A glass flask is filled up to a mark with 50 cc of mercury at `18^@C`. If the flask and contents are heated to `38^@C`, how much mercury will be above the mark (`alpha` for glass is `9xx10^(-6)//^@C` and coeffiecient of real expansion of mercury is `180xx10^(-6)//^@C`)?

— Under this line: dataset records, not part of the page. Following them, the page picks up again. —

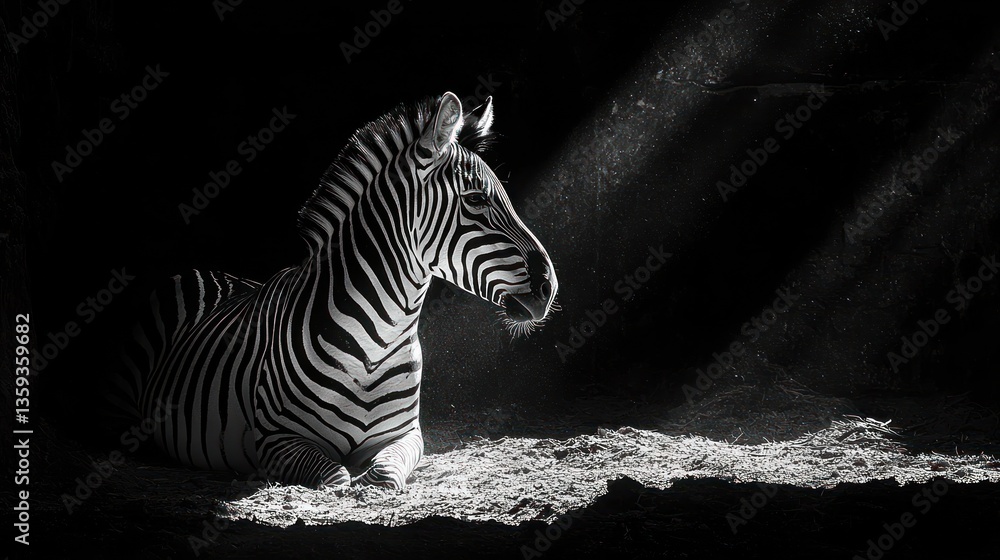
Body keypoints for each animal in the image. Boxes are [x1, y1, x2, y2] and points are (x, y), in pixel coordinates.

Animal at [115, 92, 558, 489]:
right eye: (476, 199)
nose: (548, 287)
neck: (378, 342)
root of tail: (206, 270)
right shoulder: (276, 439)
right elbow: (336, 477)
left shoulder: (407, 435)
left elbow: (384, 476)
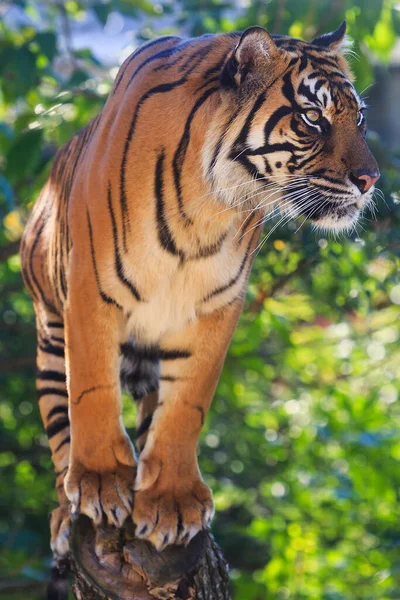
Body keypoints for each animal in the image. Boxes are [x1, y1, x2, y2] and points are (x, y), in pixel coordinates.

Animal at [21, 23, 378, 556]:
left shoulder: (216, 306)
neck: (208, 205)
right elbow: (92, 387)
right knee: (63, 429)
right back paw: (69, 512)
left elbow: (186, 405)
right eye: (312, 117)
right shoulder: (91, 290)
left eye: (358, 118)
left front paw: (170, 502)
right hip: (49, 333)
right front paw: (102, 482)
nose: (371, 179)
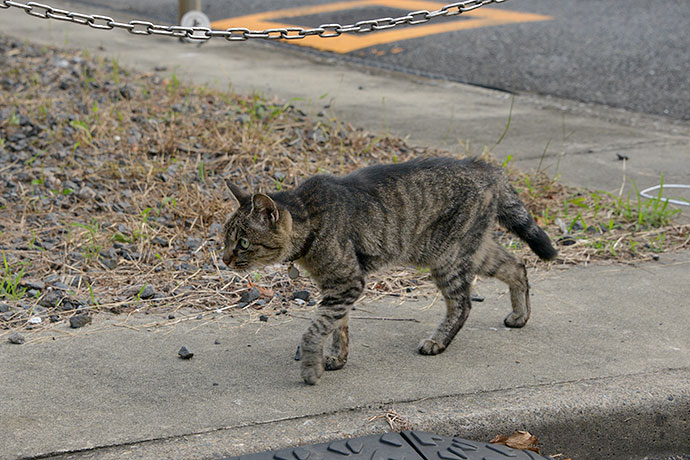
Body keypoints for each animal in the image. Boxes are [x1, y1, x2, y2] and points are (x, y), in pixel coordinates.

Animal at [223, 158, 556, 384]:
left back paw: (438, 341)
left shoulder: (347, 283)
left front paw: (310, 368)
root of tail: (489, 168)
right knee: (517, 265)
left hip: (448, 257)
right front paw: (337, 358)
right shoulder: (336, 287)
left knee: (462, 304)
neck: (311, 221)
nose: (225, 260)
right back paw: (520, 315)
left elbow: (314, 330)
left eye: (243, 242)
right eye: (224, 239)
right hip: (472, 250)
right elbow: (338, 327)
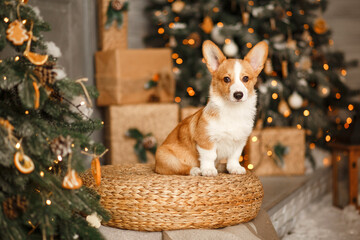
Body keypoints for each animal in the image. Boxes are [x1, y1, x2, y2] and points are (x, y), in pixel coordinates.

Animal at [155, 40, 268, 176]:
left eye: (245, 78)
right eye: (226, 79)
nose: (238, 95)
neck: (233, 110)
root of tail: (156, 165)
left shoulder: (239, 141)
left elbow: (234, 157)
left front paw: (234, 168)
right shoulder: (206, 141)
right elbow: (209, 156)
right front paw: (208, 170)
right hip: (166, 157)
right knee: (180, 168)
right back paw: (196, 170)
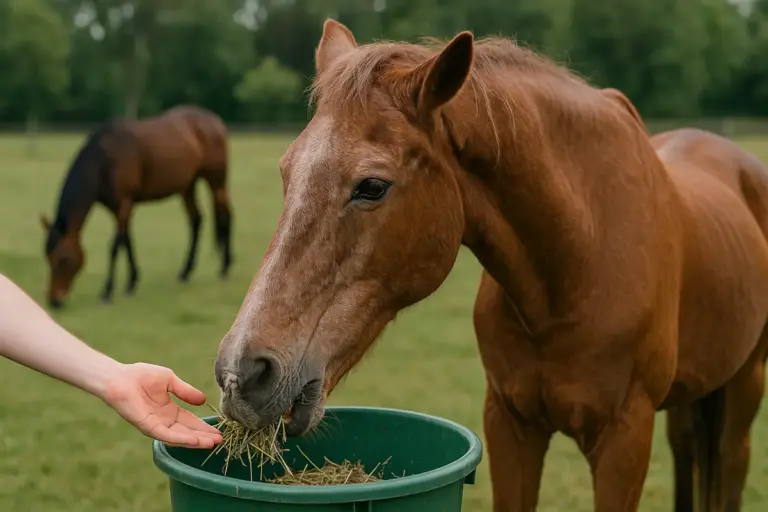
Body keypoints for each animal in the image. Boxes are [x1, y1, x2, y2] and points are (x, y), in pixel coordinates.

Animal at [41, 105, 234, 309]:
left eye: (64, 259)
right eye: (48, 257)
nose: (55, 301)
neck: (105, 159)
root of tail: (215, 121)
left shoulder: (124, 204)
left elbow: (115, 246)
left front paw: (107, 292)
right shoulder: (120, 209)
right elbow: (127, 241)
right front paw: (132, 282)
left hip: (216, 181)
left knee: (225, 215)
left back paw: (225, 268)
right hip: (188, 186)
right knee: (196, 220)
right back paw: (185, 272)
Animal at [213, 20, 768, 512]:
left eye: (371, 186)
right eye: (286, 171)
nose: (242, 374)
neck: (577, 268)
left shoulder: (624, 441)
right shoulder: (509, 426)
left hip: (744, 392)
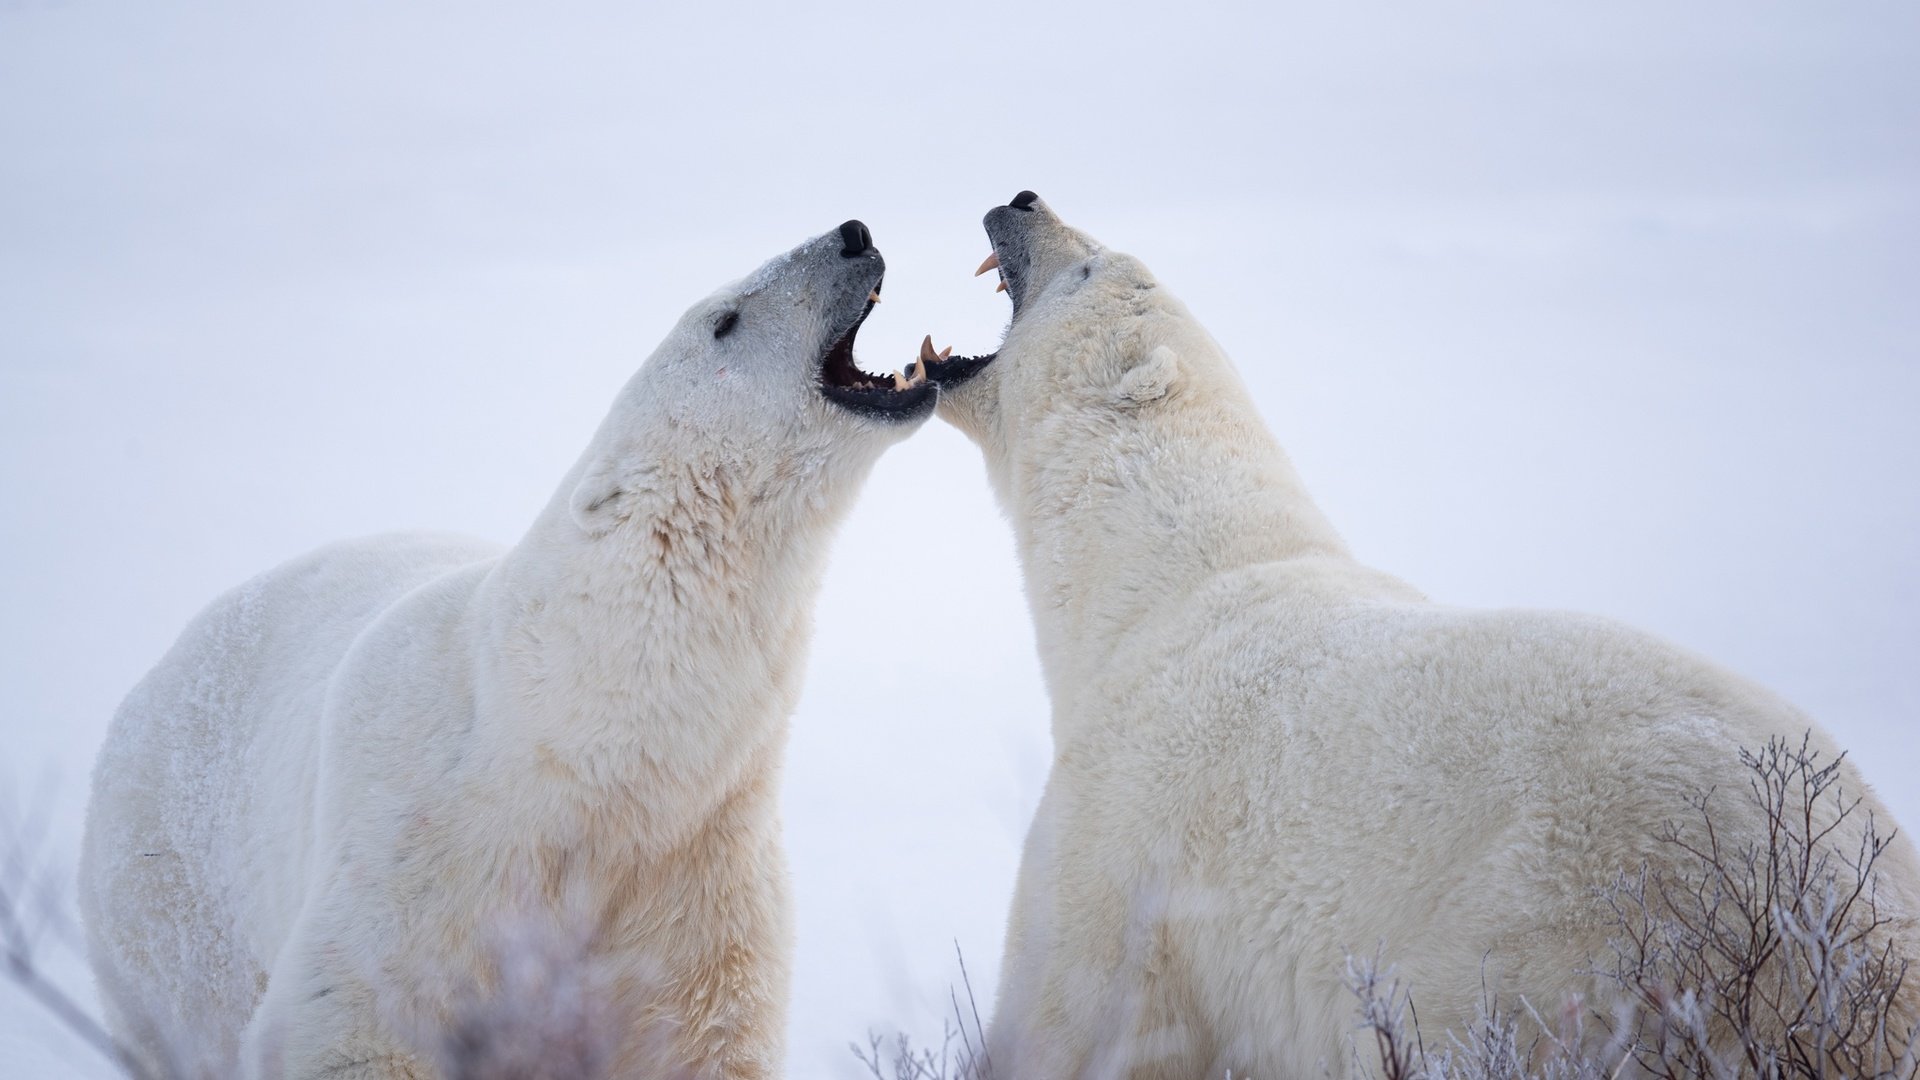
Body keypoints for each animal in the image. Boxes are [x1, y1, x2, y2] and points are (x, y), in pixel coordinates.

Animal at [82, 219, 936, 1076]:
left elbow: (700, 1040)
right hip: (173, 897)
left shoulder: (702, 875)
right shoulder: (417, 868)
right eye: (725, 319)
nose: (853, 232)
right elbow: (355, 1021)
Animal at [917, 195, 1920, 1076]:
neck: (1153, 582)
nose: (1023, 199)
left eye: (1089, 266)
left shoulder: (1124, 849)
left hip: (1566, 938)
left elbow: (1074, 1023)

To solve the problem, we need to calculate the expansion of both the glass flask and the mercury when the temperature is increased from \(18^\circ C\) to \(38^\circ C\). We will then find out how much mercury will be above the mark after heating. ### Step 1: Calculate the change in volume of the glass flask The formula for the change in volume due to thermal expansion is given by: \[ \Delta V_f = \gamma_f V \Delta T \] Where: - \(\Delta V_f\) = change in volume of the flask - \(\gamma_f\) = coefficient of volume expansion of glass = \(3 \alpha\) - \(V\) = initial volume of the flask = \(50 \, \text{cc}\) - \(\Delta T\) = change in temperature = \(38^\circ C - 18^\circ C = 20^\circ C\) Given \(\alpha = 9 \times 10^{-6} \, ^\circ C^{-1}\), we can calculate \(\gamma_f\): \[ \gamma_f = 3 \times 9 \times 10^{-6} = 27 \times 10^{-6} \, ^\circ C^{-1} \] Now substituting the values into the volume expansion formula: \[ \Delta V_f = (27 \times 10^{-6}) \times 50 \times 20 \] Calculating this gives: \[ \Delta V_f = 27 \times 10^{-6} \times 1000 = 0.027 \, \text{cc} \] ### Step 2: Calculate the change in volume of mercury The formula for the change in volume of mercury is: \[ \Delta V_m = \gamma_m V \Delta T \] Where: - \(\Delta V_m\) = change in volume of mercury - \(\gamma_m\) = coefficient of real expansion of mercury = \(180 \times 10^{-6} \, ^\circ C^{-1}\) Substituting the values: \[ \Delta V_m = (180 \times 10^{-6}) \times 50 \times 20 \] Calculating this gives: \[ \Delta V_m = 180 \times 10^{-6} \times 1000 = 0.18 \, \text{cc} \] ### Step 3: Determine the amount of mercury above the mark To find out how much mercury will be above the mark, we subtract the change in volume of the flask from the change in volume of mercury: \[ \text{Mercury above the mark} = \Delta V_m - \Delta V_f \] Substituting the values we calculated: \[ \text{Mercury above the mark} = 0.18 - 0.027 = 0.153 \, \text{cc} \] ### Final Answer Thus, the amount of mercury that will be above the mark is: \[ \boxed{0.153 \, \text{cc}} \]